┌────────

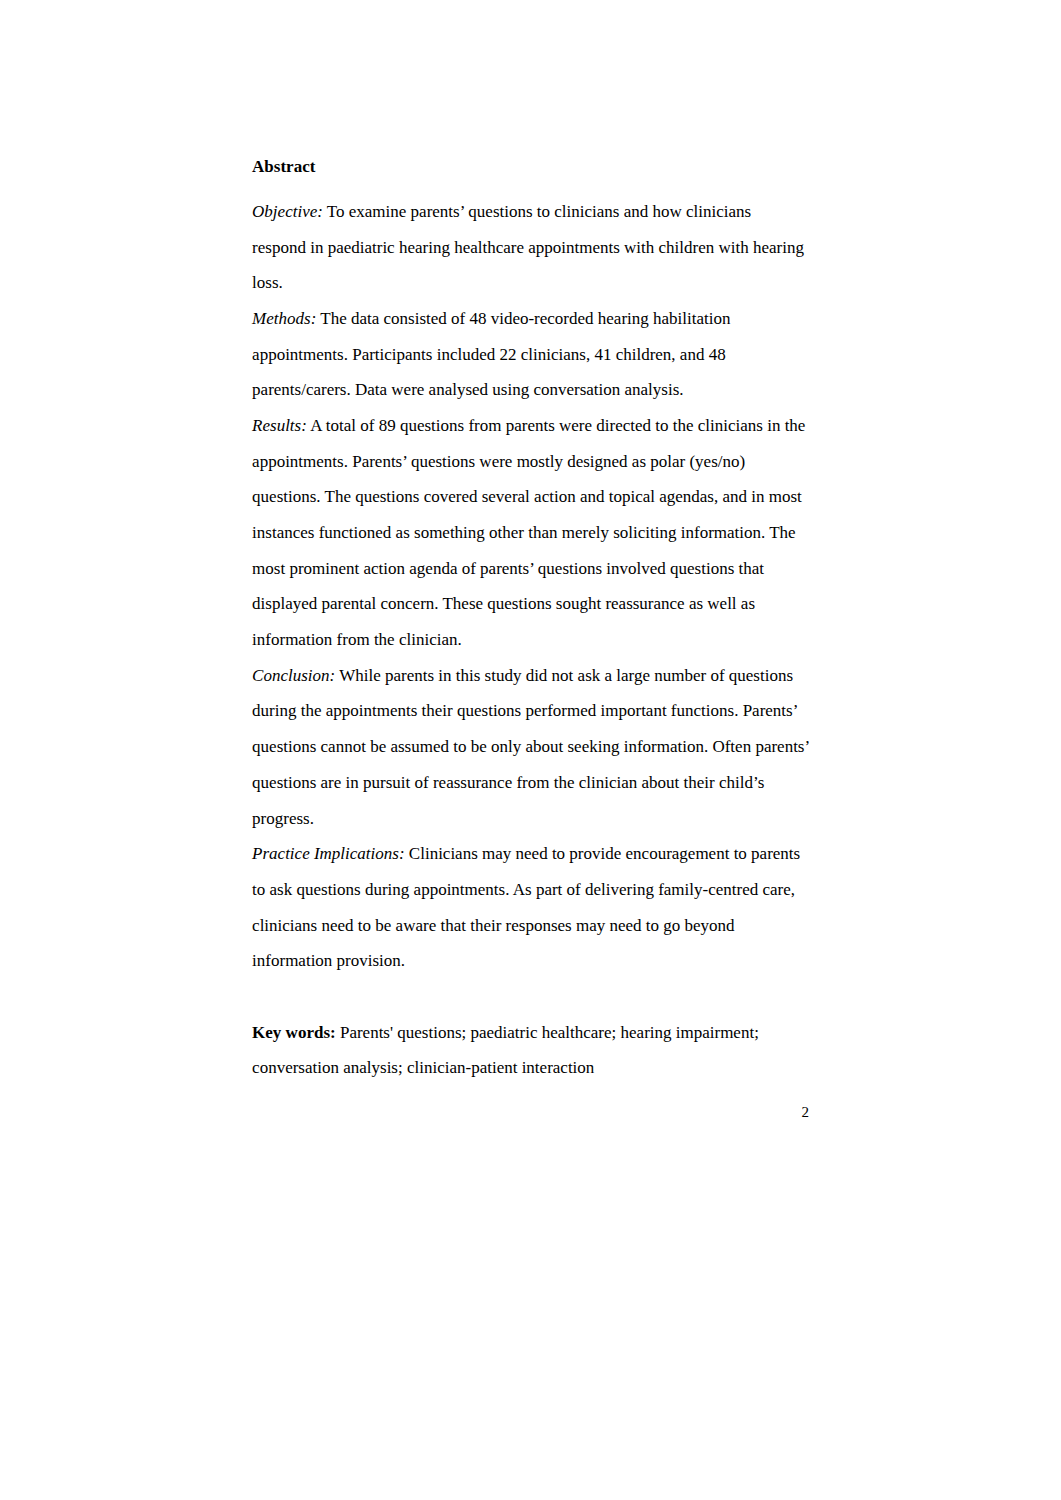Abstract
Objective: To examine parents’ questions to clinicians and how clinicians respond in paediatric hearing healthcare appointments with children with hearing loss.
Methods: The data consisted of 48 video-recorded hearing habilitation appointments. Participants included 22 clinicians, 41 children, and 48 parents/carers. Data were analysed using conversation analysis.
Results: A total of 89 questions from parents were directed to the clinicians in the appointments. Parents’ questions were mostly designed as polar (yes/no) questions. The questions covered several action and topical agendas, and in most instances functioned as something other than merely soliciting information. The most prominent action agenda of parents’ questions involved questions that displayed parental concern. These questions sought reassurance as well as information from the clinician.
Conclusion: While parents in this study did not ask a large number of questions during the appointments their questions performed important functions. Parents’ questions cannot be assumed to be only about seeking information. Often parents’ questions are in pursuit of reassurance from the clinician about their child’s progress.
Practice Implications: Clinicians may need to provide encouragement to parents to ask questions during appointments. As part of delivering family-centred care, clinicians need to be aware that their responses may need to go beyond information provision.
Key words: Parents' questions; paediatric healthcare; hearing impairment; conversation analysis; clinician-patient interaction
2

└────────

§ Work order
Working from the material above, state how many lines contain "that"; give only the number.

§ Answer to this task
2